In the data below, find the line with "right elbow: (617, 571)" and output it along with every later line, exactly, but not the pictures.

Working data
━━━━━━━━━━━━━━━━━━━━
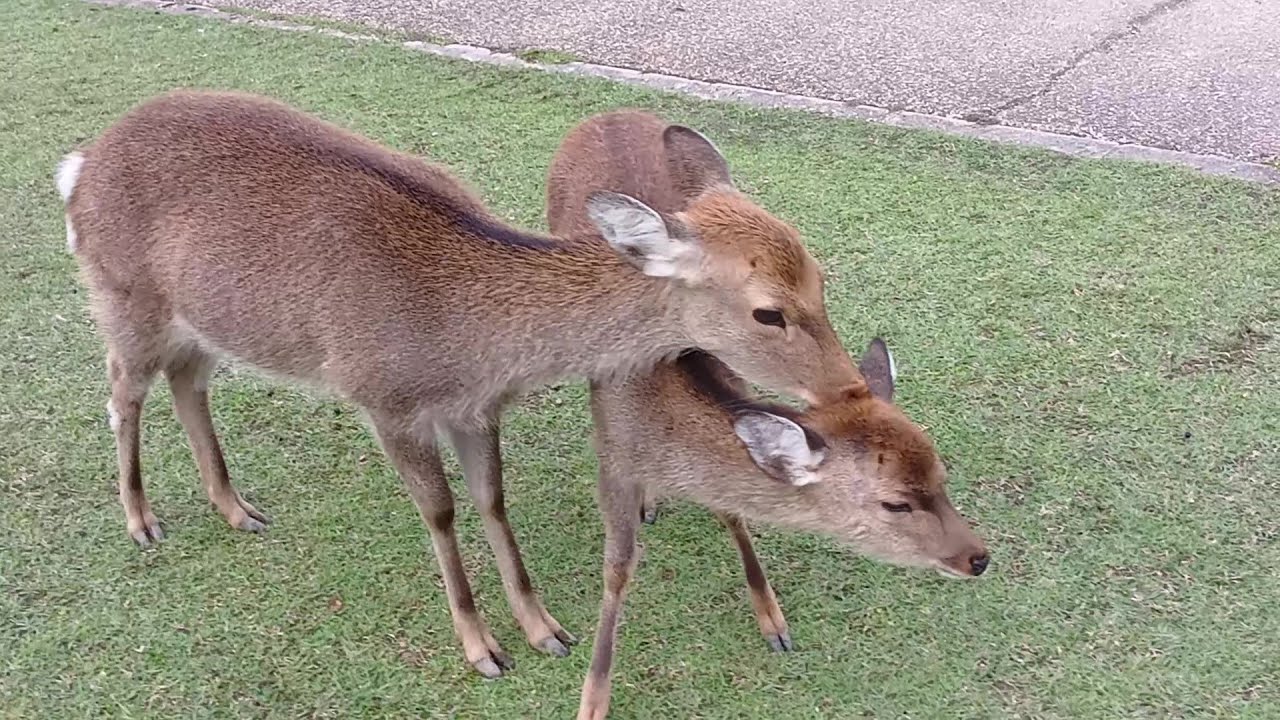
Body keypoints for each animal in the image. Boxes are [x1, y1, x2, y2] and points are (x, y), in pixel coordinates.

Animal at [56, 90, 864, 679]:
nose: (852, 390)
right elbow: (441, 513)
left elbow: (491, 499)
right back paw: (142, 520)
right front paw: (483, 650)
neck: (467, 339)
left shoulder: (475, 409)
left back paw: (237, 509)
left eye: (819, 276)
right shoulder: (381, 397)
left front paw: (545, 629)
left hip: (196, 325)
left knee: (187, 384)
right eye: (768, 310)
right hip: (122, 294)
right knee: (121, 390)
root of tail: (79, 164)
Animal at [545, 110, 990, 720]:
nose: (978, 559)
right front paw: (591, 700)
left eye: (943, 478)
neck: (665, 435)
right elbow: (617, 571)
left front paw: (774, 623)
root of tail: (606, 114)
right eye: (894, 503)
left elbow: (734, 515)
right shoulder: (612, 455)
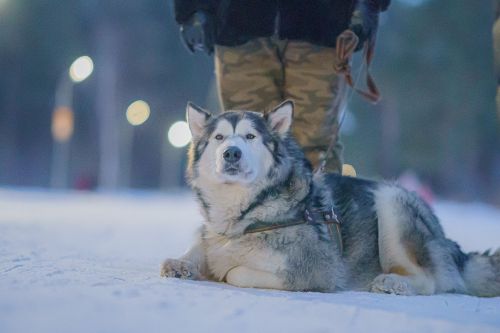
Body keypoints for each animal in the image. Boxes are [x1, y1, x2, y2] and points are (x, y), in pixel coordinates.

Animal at [161, 101, 500, 296]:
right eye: (218, 138)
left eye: (250, 137)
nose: (231, 153)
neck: (247, 212)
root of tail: (449, 242)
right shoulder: (213, 237)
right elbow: (195, 250)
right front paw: (182, 263)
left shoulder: (316, 270)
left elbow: (234, 272)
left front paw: (218, 271)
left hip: (391, 201)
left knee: (429, 279)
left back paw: (393, 283)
━━━━━━━━━━━━━━━━━━━━
Written answer
right elbow: (617, 571)
left front paw: (774, 623)
root of tail: (606, 114)
right eye: (894, 503)
left elbow: (734, 515)
right shoulder: (612, 455)
Body keypoints for each animal in the image. Boxes are [x1, y1, x2, y2] and points are (x, y), in pixel coordinates.

Animal at [161, 101, 500, 296]:
right eye: (218, 138)
left eye: (250, 137)
nose: (231, 153)
neck: (247, 212)
root of tail: (449, 242)
right shoulder: (213, 237)
right elbow: (195, 250)
right front paw: (182, 263)
left shoulder: (316, 270)
left elbow: (234, 272)
left front paw: (218, 271)
left hip: (391, 201)
left knee: (429, 279)
left back paw: (393, 283)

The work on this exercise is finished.